The flatMap implementation in the standard library relies on mutability to be fast. But as it does so by using a mutable next field in cons, which is private to the scala package, you can not use the same approach, but may be able to use another mutable collection internally and then converting to a list.

Another possibility is to use a data structure, which has fast concatenation, e.g. Chain from Cats, and then converting to a List in the end (which should be linear for most data structures).

jimka · November 27, 2019, 9:36am

Yes, the way this is done in Common Lisp is also through mutable lists also.

Jasper-M · November 27, 2019, 9:40am

You can use a mutable.ListBuffer internally and call .toList in the end. It exploits the same hidden mutability. It’s explicitly intended to be used as a builder for List.

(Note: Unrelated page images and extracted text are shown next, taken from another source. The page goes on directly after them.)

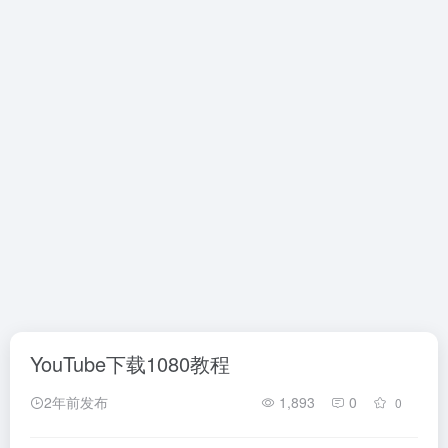
YouTube下载1080教程
2年前发布
1,893
0
0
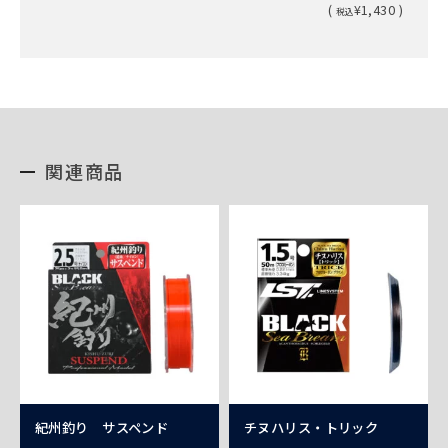
(
¥1,430 )
税込
関連商品
紀州釣り サスペンド
チヌハリス・トリック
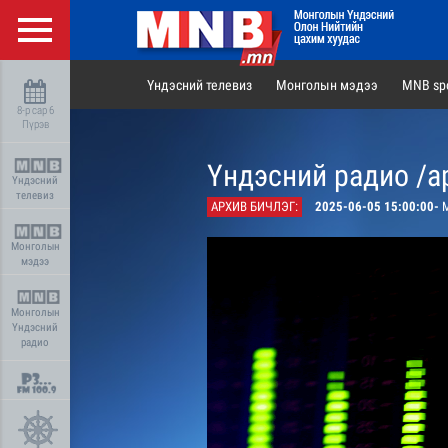
Үндэсний телевиз
Монголын мэдээ
MNB spo
8-р сар 6
Пүрэв
Үндэсний радио /а
Үндэсний
телевиз
АРХИВ БИЧЛЭГ:
2025-06-05 15:00:00-
М
Монголын
мэдээ
Монголын
Үндэсний
радио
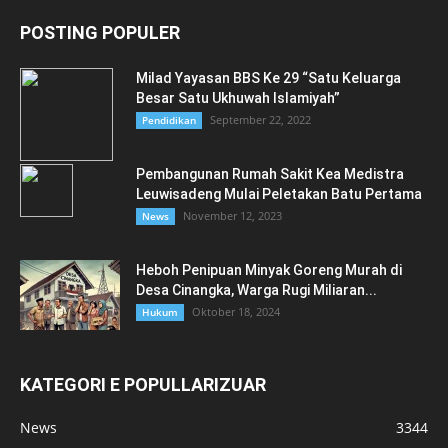
POSTING POPULER
Milad Yayasan BBS Ke 29 “Satu Keluarga
Besar Satu Ukhuwah Islamiyah”
September 22, 2022
Pendidikan
Pembangunan Rumah Sakit Kea Medistra
Leuwisadeng Mulai Peletakan Batu Pertama
November 12, 2023
News
Heboh Penipuan Minyak Goreng Murah di
Desa Cinangka, Warga Rugi Miliaran...
Oktober 18, 2024
Hukum
KATEGORI E POPULLARIZUAR
News
3344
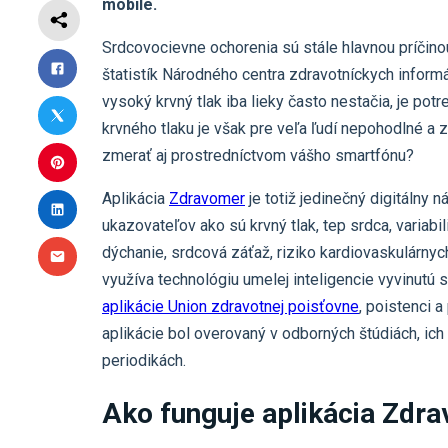
mobile.
Srdcovocievne ochorenia sú stále hlavnou príčinou
štatistík Národného centra zdravotníckych inform
vysoký krvný tlak iba lieky často nestačia, je po
krvného tlaku je však pre veľa ľudí nepohodlné a z
zmerať aj prostredníctvom vášho smartfónu?
Aplikácia
Zdravomer
je totiž jedinečný digitálny 
ukazovateľov ako sú krvný tlak, tep srdca, variabil
dýchanie, srdcová záťaž, riziko kardiovaskulárnyc
využíva technológiu umelej inteligencie vyvinutú 
aplikácie Union zdravotnej poisťovne
, poistenci a
aplikácie bol overovaný v odborných štúdiách, ic
periodikách.
Ako funguje aplikácia Zdr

jimka · November 27, 2019, 2:17pm

Here’s what I ended up with. It accumulates the elements that need to be flatMapped together,
and then at the end flatMaps them, just using a call to flatten. I am supposing that one call to flatten is faster than a bunch of calls to ++ on ever-loner sequences

  def flatMapDIY[M,B](in:M,zero:M)(f:M=>(M,Seq[B])):Seq[B] = {
    def again(in:M,acc:List[Seq[B]]):Seq[B] = {
      val (next,incremental) = f(in)
      if (next == zero)
        (incremental::acc).reverse.flatten
      else
        again(next, incremental::acc)
    }
    again(in,List(Seq[B]()))
  }

LannyRipple · December 2, 2019, 10:24pm

If you have a .reverse and .flatten you are going to have .isEmpty which would mean you won’t need to supply zero.

This reminds me a lot of Iterator.unfold (2.13) in which you supply some init state and a function that acts on the state returning Some(item, newState) or None if there is no further processing. The result is an Iterator[Item]. So something like

Iterator.unfold(init){ in =>
  if (in.isEmpty) None else f(in)
}
  .map(_.iterator)
  .flatten
  .toSeq // .toWhatever

where your f is modified to return Option[(IncrementalType, Next)]

jimka · December 3, 2019, 7:51am

The motivating example here was to merge two pre-sorted. On each iteration I look at the head of the two lists. (head1::tail1, head2:;tail2) Whichever head is smaller I collect that one, and advance that list by passing tail to the next iteration. If (head1 < head2) then collect head1 and return (tail1,list2) otherwise collect head2 and return (list1,tail2). Plus some cases for if one list is exhausted before the other. As you pointed out, we need a way to denote that we’re finished iterating. But (Nil,Nil) is not empty. Right? That’s why I use a given zero value.